Ein Jugendlicher kann nicht plötzlich Nein sagen, wenn er dies als Kind nie durfte.
Ist es auch wichtig, dass sich Mutter und Vater gut abstimmen?
Es ist hilfreich, wenn sich Mutter und Vater über ihre grundsätzlichen Werte einig sind. Weitere Unterschiede können Kinder gut verkraften.
Haben Sie noch generelle Tipps für Eltern, um ihnen das Nein-Sagen leichter zu machen?
In einer Familie ist es wichtig, einander dabei zu unterstützen, Nein zu sagen, schon wenn die Kinder noch ganz jung sind. Wir wünschen uns ja alle Kinder, und später Erwachsene, die für sich sorgen und deshalb immer wieder Nein sagen können, und das muss gelernt sein. Ein Jugendlicher kann nicht plötzlich Nein sagen, wenn er dies als Kind nie durfte oder kein entsprechendes Vorbild hatte. Unsere Rolle als Eltern ist also entscheidend.

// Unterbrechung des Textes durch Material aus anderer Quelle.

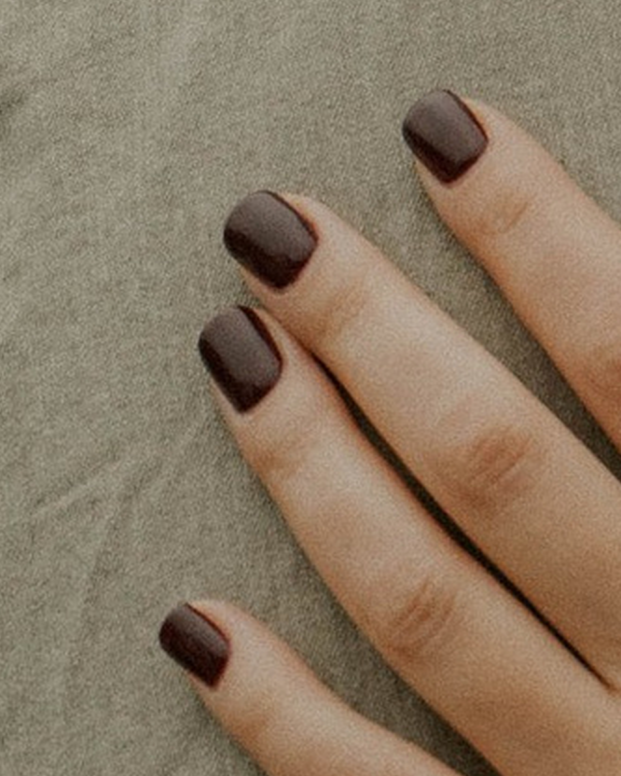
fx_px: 14905
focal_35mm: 649
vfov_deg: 3.0
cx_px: 1333
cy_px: -694
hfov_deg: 2.4
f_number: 4.5
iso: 250
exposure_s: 1/160
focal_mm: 75
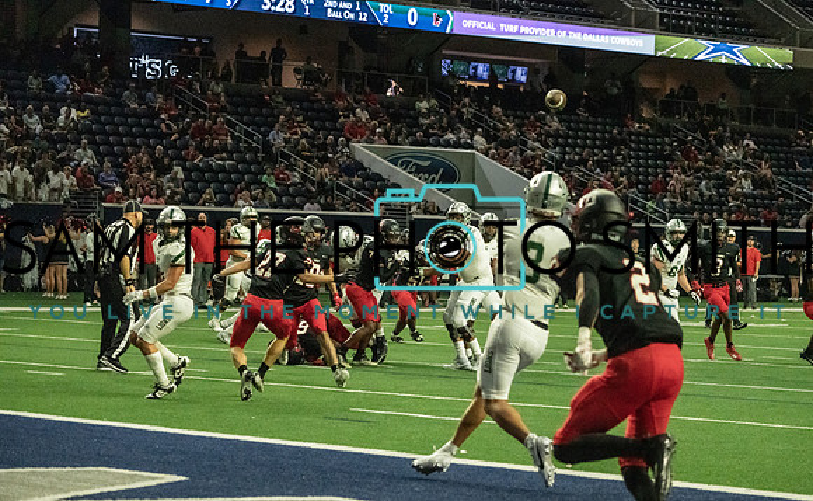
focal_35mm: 113
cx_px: 450
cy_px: 300
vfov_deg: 11.4
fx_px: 2500
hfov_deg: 18.5
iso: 12800
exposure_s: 1/1250
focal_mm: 100
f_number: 4.5
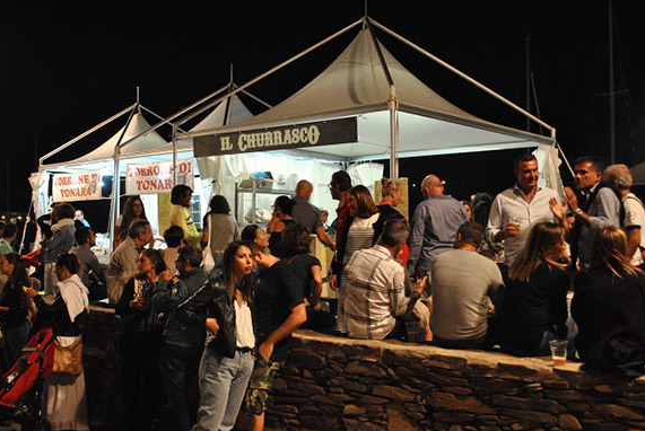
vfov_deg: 32.7
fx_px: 735
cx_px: 281
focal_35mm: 41
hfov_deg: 47.2
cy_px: 238
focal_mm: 22
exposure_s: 1/25
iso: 800
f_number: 4
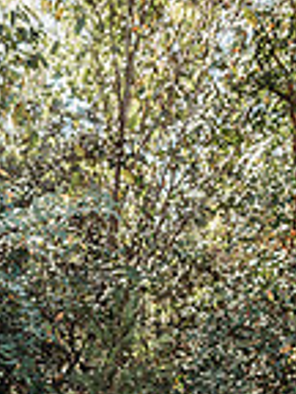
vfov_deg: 22.7
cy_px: 569
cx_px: -30
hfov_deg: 19.6
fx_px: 821
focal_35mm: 72
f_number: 2.8
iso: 125
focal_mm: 24
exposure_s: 1/400
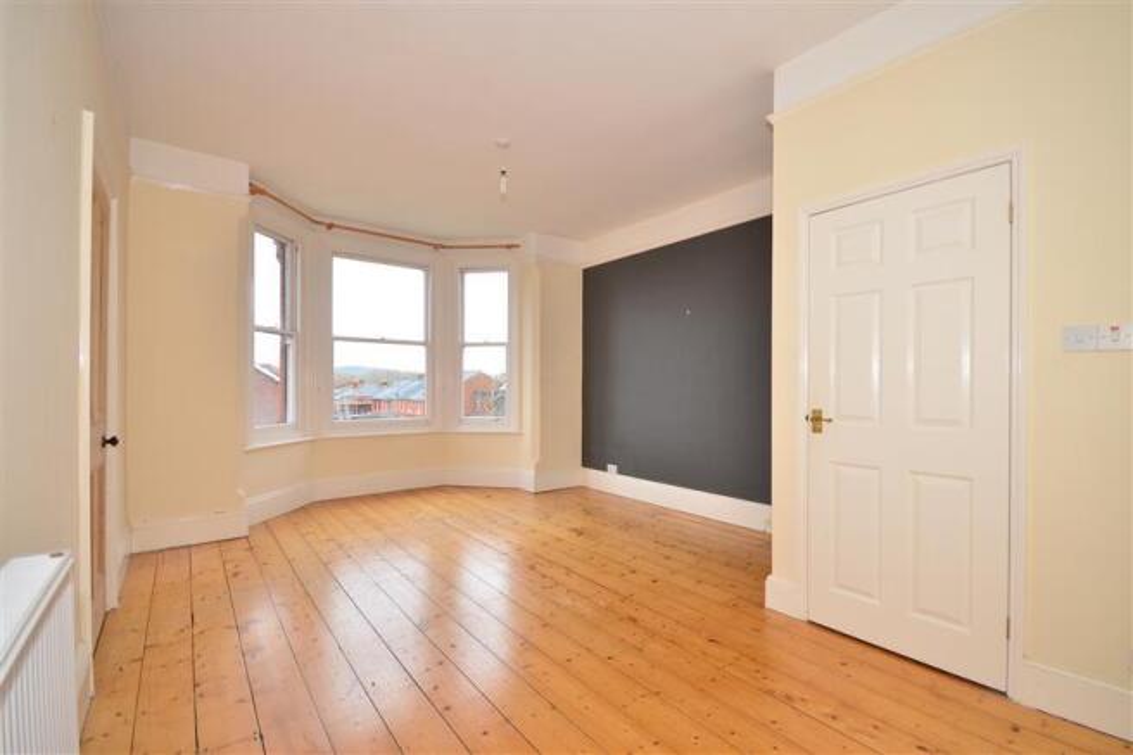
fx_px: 472
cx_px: 566
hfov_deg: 100.4
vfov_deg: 77.3
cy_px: 378
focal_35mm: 15
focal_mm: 10
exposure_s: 1/40
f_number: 5.6
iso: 400
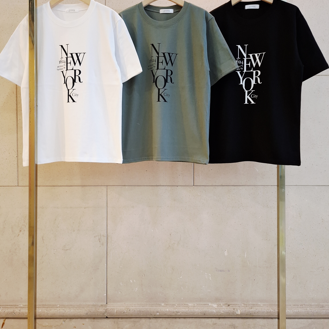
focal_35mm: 30
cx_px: 162
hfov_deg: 54.0
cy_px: 157
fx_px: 323
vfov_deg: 54.0
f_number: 1.8
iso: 250
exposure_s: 1/120
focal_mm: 5.23
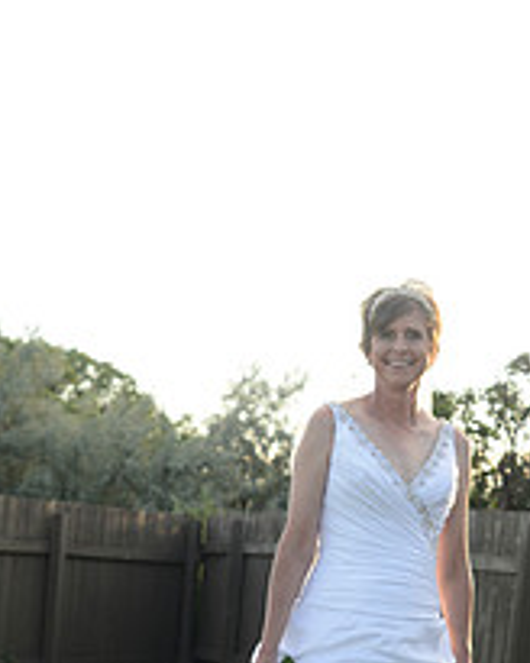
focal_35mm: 103
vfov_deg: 18.0
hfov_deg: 14.9
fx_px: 2020
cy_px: 718
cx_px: 246
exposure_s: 1/400
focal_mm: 50
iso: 400
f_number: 4.5
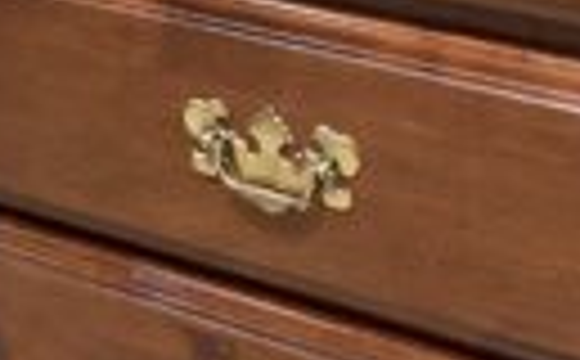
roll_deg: +2.6
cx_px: 207
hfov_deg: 19.5
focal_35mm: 107
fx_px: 1688
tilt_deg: -27.5
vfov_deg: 12.1
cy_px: 101
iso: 400
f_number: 1.8
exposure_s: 1/60
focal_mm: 4.25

Mein zweiter Tipp ist auf unpersönliche und aggressive Ausdrucksweisen wie «Das Mami wird böse, wenn ihr nicht aufräumt» oder «Könnt ihr nicht ein einziges Mal aufhören so einen Krach zu machen?» zu verzichten. Stattdessen empfehle ich eine persönliche Ausdrucksweise wie «Ich will nicht, dass ihr jetzt so einen Krach macht», also zu sagen, was ich will oder nicht will, ohne irgendeinen Unterton zu verwenden. Es ist sinnvoll, dies in einem ruhigen Moment zu üben und zu überlegen, wie man etwas persönlich sagt, ohne dabei verletzend zu werden.

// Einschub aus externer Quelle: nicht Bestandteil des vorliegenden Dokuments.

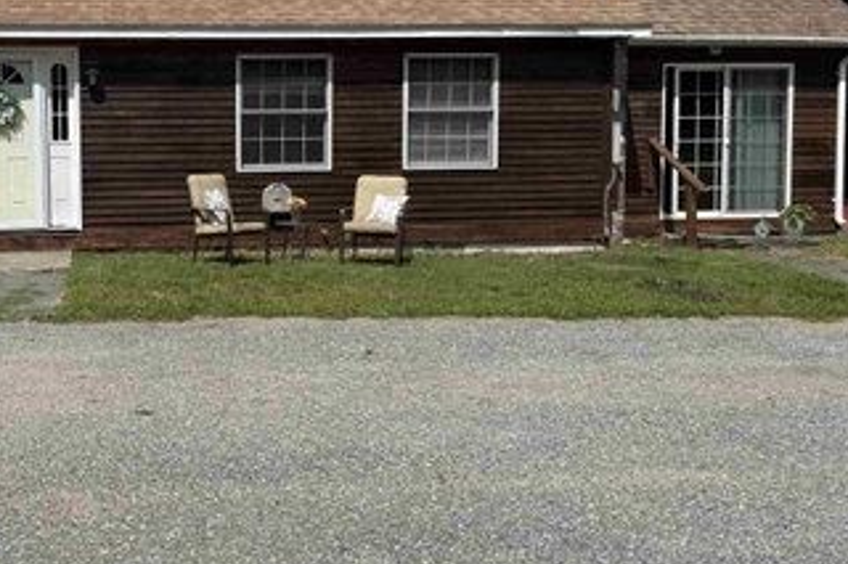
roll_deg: -0.2
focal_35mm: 40
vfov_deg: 33.0
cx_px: 183
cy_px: 175
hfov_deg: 46.2
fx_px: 942
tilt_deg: -1.8
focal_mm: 6.76
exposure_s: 1/5714
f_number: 1.78
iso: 80
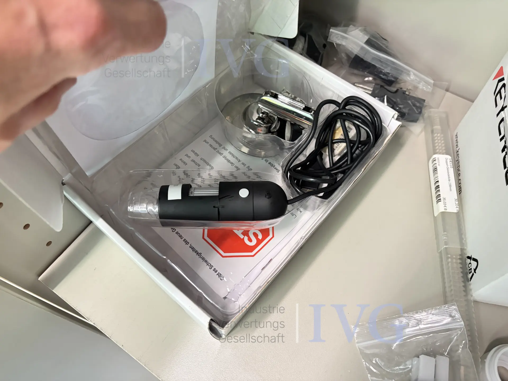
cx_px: 254
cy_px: 190
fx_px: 382
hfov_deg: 67.3
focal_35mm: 26
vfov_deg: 53.1
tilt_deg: -61.0
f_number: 1.6
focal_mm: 5.96
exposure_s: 1/33
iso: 640
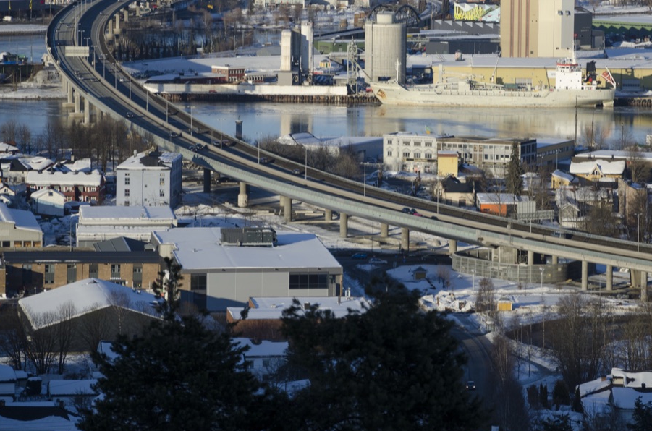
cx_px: 430
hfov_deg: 9.2
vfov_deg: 6.1
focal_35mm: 224
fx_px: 4042
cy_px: 155
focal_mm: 105
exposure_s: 1/500
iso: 100
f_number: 5.6
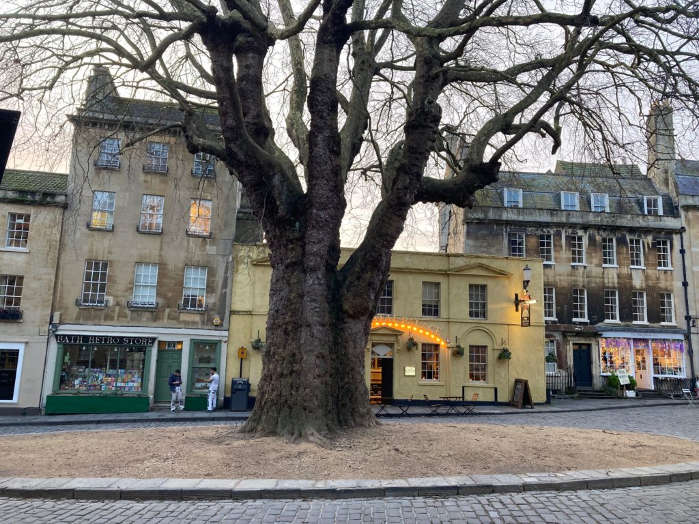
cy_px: 262
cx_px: 350
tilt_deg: +10.6
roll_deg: -2.0
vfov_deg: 49.7
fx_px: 565
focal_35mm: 28
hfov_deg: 63.4
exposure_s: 1/70
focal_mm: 3.99
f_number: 1.8
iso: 80
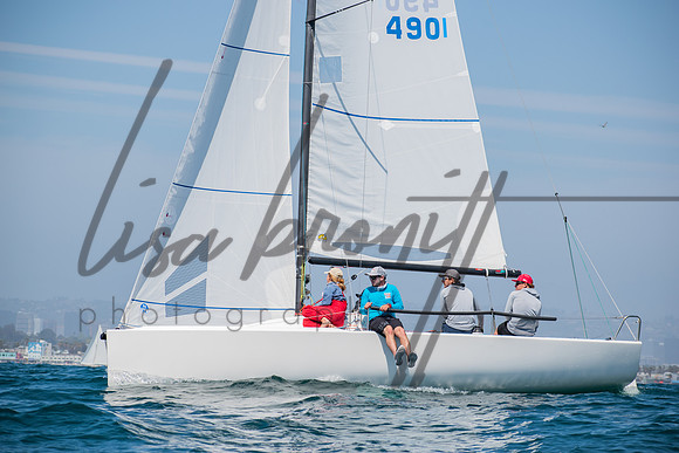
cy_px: 226
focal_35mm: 168
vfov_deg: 8.2
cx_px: 340
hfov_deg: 12.2
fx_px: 3169
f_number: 6.3
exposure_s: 1/1000
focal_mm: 112
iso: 200
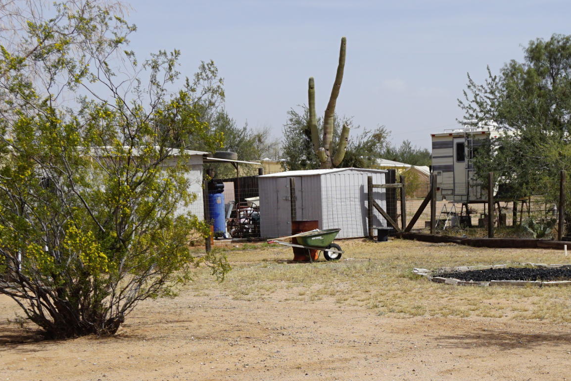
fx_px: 1237
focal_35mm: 78
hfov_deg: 25.9
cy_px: 380
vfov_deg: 17.1
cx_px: 358
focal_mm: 20
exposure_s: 1/1600
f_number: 4
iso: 100
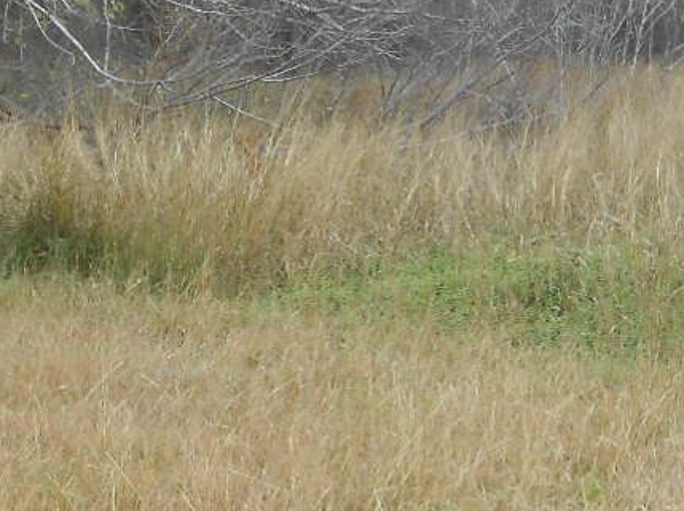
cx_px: 470
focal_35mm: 112
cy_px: 322
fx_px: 2211
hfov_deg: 17.5
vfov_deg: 13.2
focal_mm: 5.3
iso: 80
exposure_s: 1/160
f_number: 3.8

Und als Drittes finde ich es zwar wichtig, dass ich zu meinem Kind Nein sage, aber es muss auch immer wieder die Möglichkeit geben, dass mein Kind Nein zu dem sagt, was ich will. Absolute Gehorsamkeit ist kein Weg für eine gesunde Entwicklung eines Kindes. Ein Beispiel: Unser vierjähriger Sohn hat in seinem Zimmer eine Schublade mit seinen Ostersachen. Ich habe bemerkt, dass er heimlich etwas daraus gegessen hat. Ich muss deshalb nicht mit ihm schimpfen oder gleich die Schublade ausräumen. Ich kann es aushalten, dass er in diesem Moment nicht macht, was ich will, sondern offensichtlich Ja sagt zu seinem Wunsch. Als sein jüngerer Bruder diese Schublade entdeckte, brachte er seine Sachen sowieso freiwillig nach vorne und die Situation hatte sich erledigt.